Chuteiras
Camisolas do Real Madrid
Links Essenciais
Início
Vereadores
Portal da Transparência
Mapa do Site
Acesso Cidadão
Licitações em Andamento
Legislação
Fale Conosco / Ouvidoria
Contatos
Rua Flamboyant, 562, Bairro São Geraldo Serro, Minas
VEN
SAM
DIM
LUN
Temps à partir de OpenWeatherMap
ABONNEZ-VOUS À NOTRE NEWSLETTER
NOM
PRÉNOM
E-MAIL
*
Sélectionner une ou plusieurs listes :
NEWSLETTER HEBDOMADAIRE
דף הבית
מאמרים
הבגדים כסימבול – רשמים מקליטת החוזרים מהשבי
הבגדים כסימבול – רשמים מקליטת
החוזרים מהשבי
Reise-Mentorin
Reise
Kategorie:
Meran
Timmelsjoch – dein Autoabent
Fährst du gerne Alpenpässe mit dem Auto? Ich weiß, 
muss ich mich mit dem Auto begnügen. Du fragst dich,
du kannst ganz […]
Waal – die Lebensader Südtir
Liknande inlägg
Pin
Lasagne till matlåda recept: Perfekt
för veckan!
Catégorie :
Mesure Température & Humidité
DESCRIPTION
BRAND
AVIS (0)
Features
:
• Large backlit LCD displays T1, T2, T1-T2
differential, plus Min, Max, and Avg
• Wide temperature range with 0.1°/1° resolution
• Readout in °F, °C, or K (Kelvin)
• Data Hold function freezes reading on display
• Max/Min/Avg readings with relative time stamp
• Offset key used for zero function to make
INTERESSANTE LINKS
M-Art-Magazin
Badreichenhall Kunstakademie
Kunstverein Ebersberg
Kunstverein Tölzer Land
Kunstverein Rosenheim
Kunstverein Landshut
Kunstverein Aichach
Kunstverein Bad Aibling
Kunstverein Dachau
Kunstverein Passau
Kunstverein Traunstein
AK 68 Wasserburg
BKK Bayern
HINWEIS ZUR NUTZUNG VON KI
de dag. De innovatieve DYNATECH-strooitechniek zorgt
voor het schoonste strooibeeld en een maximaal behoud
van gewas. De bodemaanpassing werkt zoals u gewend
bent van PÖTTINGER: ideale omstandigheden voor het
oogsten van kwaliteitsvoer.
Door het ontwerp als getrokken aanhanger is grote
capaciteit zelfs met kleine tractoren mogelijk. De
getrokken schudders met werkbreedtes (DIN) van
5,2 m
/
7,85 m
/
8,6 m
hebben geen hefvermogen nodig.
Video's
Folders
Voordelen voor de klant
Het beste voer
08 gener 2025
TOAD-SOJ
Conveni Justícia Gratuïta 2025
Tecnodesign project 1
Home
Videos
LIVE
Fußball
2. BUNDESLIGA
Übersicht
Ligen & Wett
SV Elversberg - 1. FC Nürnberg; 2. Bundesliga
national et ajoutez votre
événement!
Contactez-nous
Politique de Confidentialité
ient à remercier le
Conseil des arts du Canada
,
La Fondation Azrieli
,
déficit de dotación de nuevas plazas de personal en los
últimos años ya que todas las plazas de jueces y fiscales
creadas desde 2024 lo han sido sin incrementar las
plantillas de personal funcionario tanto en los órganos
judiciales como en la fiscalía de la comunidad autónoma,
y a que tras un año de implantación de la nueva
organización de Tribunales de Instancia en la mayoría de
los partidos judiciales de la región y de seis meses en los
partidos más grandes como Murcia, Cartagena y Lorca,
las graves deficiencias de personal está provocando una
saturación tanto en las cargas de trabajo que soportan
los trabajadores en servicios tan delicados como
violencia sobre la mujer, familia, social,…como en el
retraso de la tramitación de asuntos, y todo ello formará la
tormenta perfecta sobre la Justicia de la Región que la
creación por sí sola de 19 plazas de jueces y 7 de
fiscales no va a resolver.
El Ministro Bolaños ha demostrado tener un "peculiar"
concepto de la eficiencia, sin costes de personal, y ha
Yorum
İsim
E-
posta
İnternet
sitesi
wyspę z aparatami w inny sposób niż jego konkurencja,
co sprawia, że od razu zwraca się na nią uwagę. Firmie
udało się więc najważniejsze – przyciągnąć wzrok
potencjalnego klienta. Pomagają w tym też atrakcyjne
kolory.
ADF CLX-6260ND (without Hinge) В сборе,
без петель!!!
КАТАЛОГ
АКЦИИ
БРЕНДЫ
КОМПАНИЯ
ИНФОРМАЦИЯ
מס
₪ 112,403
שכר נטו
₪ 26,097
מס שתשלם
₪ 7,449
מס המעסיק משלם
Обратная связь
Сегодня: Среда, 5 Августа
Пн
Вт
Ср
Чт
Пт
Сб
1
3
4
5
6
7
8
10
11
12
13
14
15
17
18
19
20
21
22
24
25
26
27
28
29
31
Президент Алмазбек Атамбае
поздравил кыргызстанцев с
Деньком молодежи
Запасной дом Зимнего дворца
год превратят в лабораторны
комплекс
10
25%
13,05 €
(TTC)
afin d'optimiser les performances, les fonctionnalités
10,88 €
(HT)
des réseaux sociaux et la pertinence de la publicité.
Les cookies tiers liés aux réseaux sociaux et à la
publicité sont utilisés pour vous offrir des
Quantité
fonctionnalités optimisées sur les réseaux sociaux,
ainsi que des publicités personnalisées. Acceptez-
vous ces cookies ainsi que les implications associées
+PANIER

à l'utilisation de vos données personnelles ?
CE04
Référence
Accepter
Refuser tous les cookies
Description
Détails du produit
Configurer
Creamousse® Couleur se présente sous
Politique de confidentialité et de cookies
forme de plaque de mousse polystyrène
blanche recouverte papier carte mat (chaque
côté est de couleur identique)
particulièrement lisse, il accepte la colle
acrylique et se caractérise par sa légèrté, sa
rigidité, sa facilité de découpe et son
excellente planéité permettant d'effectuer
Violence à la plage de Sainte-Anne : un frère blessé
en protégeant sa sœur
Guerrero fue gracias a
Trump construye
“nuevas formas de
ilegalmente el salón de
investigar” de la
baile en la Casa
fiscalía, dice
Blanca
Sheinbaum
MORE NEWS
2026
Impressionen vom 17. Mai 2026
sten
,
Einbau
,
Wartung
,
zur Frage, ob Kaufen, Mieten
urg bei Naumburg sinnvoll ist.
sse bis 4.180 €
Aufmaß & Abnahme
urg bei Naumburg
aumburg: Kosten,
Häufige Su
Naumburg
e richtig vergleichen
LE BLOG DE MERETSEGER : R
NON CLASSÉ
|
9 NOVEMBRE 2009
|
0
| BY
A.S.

§

* JOB *
Pull out every line of the data that contains the string "partidos" and copy each one. Uppercase and lowercase count as different.

* SOLUTION FOR THIS PROBLEM *
los partidos judiciales de la región y de seis meses en los
partidos más grandes como Murcia, Cartagena y Lorca,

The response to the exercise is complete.